Sunday, July 15, 2007

Trinity & Church VI - The Relational Image

Continued from Part V

Just as it was not an undifferentiated divine monad that created humanity, so also it was not merely the human monadic individual that was made in the image and likeness of God. Not only do we have the “let us” in Gen. 1:26-27, but at the end of that passage we read “in the image of God he created him; male and female he created them.”

The alternation between “him” and “them” as well as the “male and female” strongly supports an interpretation of the image that embraces man’s social life, the pairing of male and female being paradigmatic. Moreover, I agree with Francis Watson when he argues that Barth does not go far enough when he describes the image of God in a strictly dualistic fashion as male and female corresponding to Father and Son (Church Dogmatics 3/1, pp. 182-205). Watson argues that “it is preferable to speak of an open community at both the divine and human levels. The triune God seeks communion with the human other; correspondingly, male and female do not remain self-enclosed but are fruitful and multiply” (Text, Church, and World: Biblical Interpretation in Theological Perspective [Edinburgh: T & T Clark, 1994], p. 150).

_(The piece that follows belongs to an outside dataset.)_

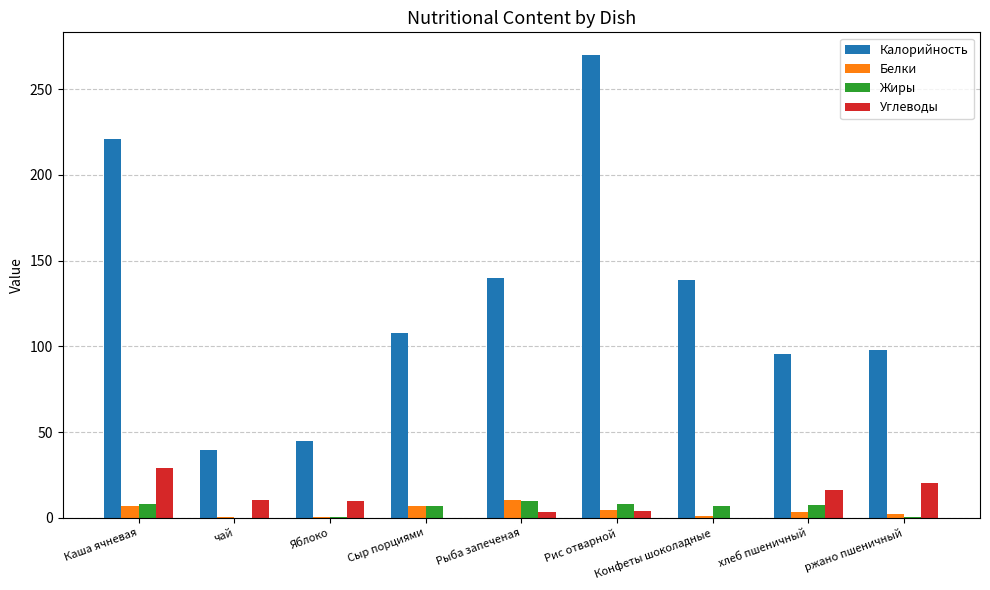

How many categories are shown in the chart?

9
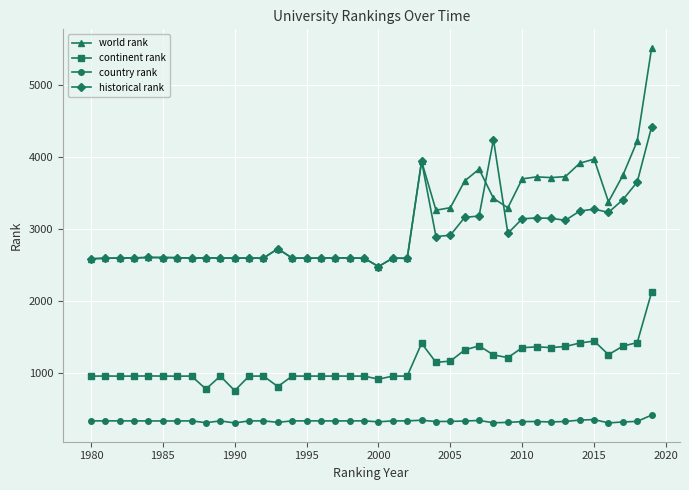

What is the value of the world rank point at the 34th from the left?

3724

Just as God is essentially a relational being, so also man is ineradicably relational. Adam and Eve are who they are in relation to God and to one another. Walter Brueggemann notes, “On the one hand, mankind is a single entity. All human persons stand in solitary before God. But on the other hand, humankind is a community, male and female. And no one is the full image of God alone. Only in community of humankind is God reflected. God is, according to this bold affirmation, not mirrored as an individual but as a community" (Genesis [John Knox Press, 1982], p. 34).

Colin Gunton gives the following answer to the question, “In what sense are we like the triune God, while being ontologically totally other than he?”:
Likeness to God consists in the fact that human beings are persons while the remainder of the created world is not. We are in certain ways analogous to the persons of the Trinity, in particular in being in mutually constitutive relations to other persons. Who and what we are derives not only from our relations with God, our creator, but to those others who have made and continue to make us what we are. Just as Father, Son, and Holy Spirit constitute the being of God, so created persons are those who, insofar as they are authentically personal—and we shall return tot his matter—are characterized by subsisting in mutually constitutive relations with one another. . . . Just as to be God is not to be an individual, so to be man, as male and female, is to be created for life in community (The Triune Creator: A Historical and Systematic Study [Eerdmans, 1998], p. 208).